_PASSAGEM SELECIONADA_:
★ ★ ★

Fez marcha-atrás numa portagem? A multa pode ser pesada

Fez marcha-atrás numa portagem? A multa pode ser pesada

Entrar na via errada de uma portagem pode acontecer a qualquer condutor. No entanto, quando isso acontece, há quem tome uma decisão perigosa: fazer marcha-atrás para tentar regressar à faixa correta. É melhor ter cuidado!

É permitido fazer marcha-atrás numa portagem?

Não. As zonas de portagem fazem parte da autoestrada e, por isso, aplicam-se as regras previstas no Código da Estrada para este tipo de via.

Efetuar marcha-atrás numa autoestrada é uma infração muito grave, independentemente do motivo. Mesmo que o objetivo seja corrigir um engano na escolha da via da portagem, o condutor nunca deve recuar.

De acordo com o Código da Estrada, a marcha-atrás em autoestradas ou vias equiparadas é punida com uma coima entre 500 e 2.500 euros.

Além da coima, por se tratar de uma contraordenação muito grave, podem ainda ser aplicadas sanções acessórias, como a inibição de conduzir e a perda de pontos na carta de condução, nos termos da legislação em vigor.

O que deve fazer se entrar na via errada?

Se se enganou na escolha da via da portagem, a solução é simples: continue em frente.

★ ★ ★

_EXCERTOS DE DADOS_:
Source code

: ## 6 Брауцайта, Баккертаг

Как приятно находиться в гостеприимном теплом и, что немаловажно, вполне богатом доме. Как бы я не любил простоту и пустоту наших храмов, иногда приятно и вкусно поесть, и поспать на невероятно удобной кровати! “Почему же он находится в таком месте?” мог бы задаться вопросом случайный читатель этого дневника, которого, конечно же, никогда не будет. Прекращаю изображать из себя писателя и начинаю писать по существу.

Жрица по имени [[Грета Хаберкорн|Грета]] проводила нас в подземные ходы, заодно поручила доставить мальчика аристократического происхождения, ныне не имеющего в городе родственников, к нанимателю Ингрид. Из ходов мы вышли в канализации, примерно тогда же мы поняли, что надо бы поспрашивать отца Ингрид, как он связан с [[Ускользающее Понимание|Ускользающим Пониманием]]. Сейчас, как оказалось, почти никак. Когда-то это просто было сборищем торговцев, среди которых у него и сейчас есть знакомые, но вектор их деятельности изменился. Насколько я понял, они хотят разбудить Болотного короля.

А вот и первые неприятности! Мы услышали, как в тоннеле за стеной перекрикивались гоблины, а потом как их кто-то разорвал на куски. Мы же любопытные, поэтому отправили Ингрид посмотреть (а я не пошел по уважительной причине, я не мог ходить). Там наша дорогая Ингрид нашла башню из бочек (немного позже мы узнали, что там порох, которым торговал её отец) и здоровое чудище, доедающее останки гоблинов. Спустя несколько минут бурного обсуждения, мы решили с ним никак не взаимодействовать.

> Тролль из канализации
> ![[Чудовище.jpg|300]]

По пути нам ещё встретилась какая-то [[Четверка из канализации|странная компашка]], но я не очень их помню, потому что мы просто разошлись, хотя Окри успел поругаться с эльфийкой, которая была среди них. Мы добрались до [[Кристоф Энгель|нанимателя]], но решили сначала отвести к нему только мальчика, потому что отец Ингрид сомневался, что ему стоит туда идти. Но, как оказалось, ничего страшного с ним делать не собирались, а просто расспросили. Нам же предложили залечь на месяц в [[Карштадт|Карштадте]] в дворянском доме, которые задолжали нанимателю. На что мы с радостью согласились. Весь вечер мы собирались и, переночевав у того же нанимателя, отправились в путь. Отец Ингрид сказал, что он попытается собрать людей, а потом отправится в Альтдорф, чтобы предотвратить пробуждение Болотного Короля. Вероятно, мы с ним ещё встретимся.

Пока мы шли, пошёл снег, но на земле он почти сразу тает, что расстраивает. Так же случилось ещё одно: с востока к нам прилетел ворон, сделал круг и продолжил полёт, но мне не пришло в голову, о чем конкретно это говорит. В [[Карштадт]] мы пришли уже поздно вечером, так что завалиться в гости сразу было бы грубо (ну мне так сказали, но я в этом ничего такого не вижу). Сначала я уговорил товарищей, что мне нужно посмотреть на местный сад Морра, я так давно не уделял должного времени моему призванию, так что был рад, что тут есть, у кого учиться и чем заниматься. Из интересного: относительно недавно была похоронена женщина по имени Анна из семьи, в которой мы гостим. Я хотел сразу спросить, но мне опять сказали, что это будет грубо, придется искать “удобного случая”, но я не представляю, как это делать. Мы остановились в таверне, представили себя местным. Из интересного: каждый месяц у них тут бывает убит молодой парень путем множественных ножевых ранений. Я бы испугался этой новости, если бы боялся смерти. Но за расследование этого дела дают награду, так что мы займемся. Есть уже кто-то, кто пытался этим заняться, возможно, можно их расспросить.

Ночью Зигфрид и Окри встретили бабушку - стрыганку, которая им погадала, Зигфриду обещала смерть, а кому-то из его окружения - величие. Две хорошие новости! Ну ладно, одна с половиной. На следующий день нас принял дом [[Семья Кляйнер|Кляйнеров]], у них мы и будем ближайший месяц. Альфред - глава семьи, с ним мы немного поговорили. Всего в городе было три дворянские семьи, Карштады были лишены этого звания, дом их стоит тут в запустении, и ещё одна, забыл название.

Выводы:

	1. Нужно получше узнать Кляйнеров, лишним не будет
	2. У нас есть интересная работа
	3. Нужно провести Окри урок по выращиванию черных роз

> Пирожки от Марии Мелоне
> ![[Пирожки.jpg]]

★ ★ ★

_COMPLETE O SEGUINTE_:
1. Segundo o texto sobre a marcha-atrás nas portagens, qual é o valor da coima prevista no Código da Estrada para a marcha-atrás em autoestradas ou vias equiparadas?
2. Por favor, escreva a continuação do texto sobre a marcha-atrás nas portagens a partir da última frase apresentada.

_RESPOSTAS NUMERADAS_:
1. Entre 500 e 2.500 euros.

2.
Dependendo do tipo de portagem, poderá:

  • Pedir assistência através do intercomunicador existente na cabine;
  • Efetuar o pagamento quando possível, caso a via o permita;
  • Sair na próxima saída da autoestrada e inverter o sentido de marcha de forma legal e segura.

O que nunca deve fazer é recuar ou inverter o sentido de marcha na zona da portagem.

As portagens são zonas onde os veículos podem circular a velocidades elevadas, especialmente nas vias eletrónicas. Uma marcha-atrás inesperada pode provocar colisões traseiras, colocar em risco outros condutores e obrigar a travagens bruscas.

Além do risco para a segurança, a manobra é facilmente detetável pelas câmaras de videovigilância existentes na maioria das praças de portagem.